*Dataset records*
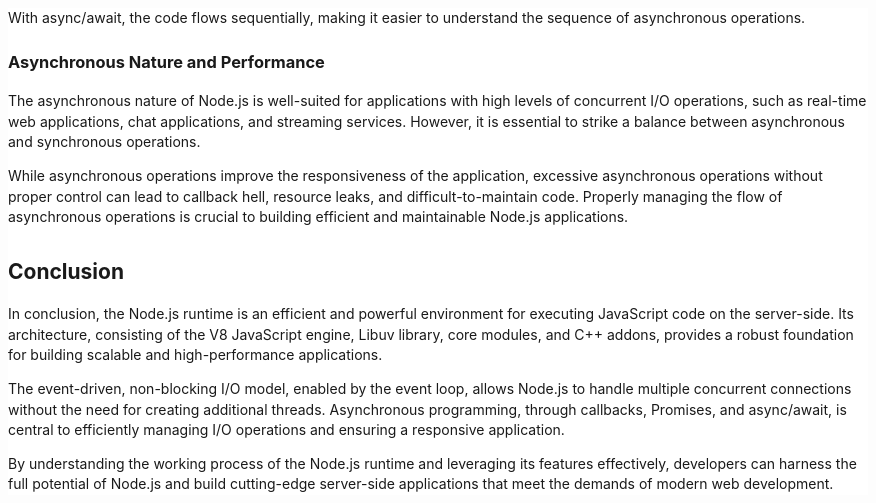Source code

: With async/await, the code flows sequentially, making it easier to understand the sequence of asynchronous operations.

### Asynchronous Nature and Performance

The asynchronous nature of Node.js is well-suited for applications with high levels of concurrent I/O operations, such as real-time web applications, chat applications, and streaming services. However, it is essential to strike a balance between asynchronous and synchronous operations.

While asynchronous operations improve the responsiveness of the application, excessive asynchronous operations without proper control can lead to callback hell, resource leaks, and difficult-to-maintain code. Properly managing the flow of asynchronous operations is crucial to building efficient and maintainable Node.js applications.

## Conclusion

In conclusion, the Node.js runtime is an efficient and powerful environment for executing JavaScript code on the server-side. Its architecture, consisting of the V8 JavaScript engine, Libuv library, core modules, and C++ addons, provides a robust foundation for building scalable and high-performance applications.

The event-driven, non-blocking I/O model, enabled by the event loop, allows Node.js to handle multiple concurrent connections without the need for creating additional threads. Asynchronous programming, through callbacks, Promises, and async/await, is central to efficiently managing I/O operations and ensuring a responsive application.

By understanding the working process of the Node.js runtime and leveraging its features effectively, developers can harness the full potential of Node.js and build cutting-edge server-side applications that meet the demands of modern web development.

*Task details*
Give back exactly the lines from the line containing "While asynchronous operations" to the end of the entries, and no other lines.

*Solution to this problem*
While asynchronous operations improve the responsiveness of the application, excessive asynchronous operations without proper control can lead to callback hell, resource leaks, and difficult-to-maintain code. Properly managing the flow of asynchronous operations is crucial to building efficient and maintainable Node.js applications.

## Conclusion

In conclusion, the Node.js runtime is an efficient and powerful environment for executing JavaScript code on the server-side. Its architecture, consisting of the V8 JavaScript engine, Libuv library, core modules, and C++ addons, provides a robust foundation for building scalable and high-performance applications.

The event-driven, non-blocking I/O model, enabled by the event loop, allows Node.js to handle multiple concurrent connections without the need for creating additional threads. Asynchronous programming, through callbacks, Promises, and async/await, is central to efficiently managing I/O operations and ensuring a responsive application.

By understanding the working process of the Node.js runtime and leveraging its features effectively, developers can harness the full potential of Node.js and build cutting-edge server-side applications that meet the demands of modern web development.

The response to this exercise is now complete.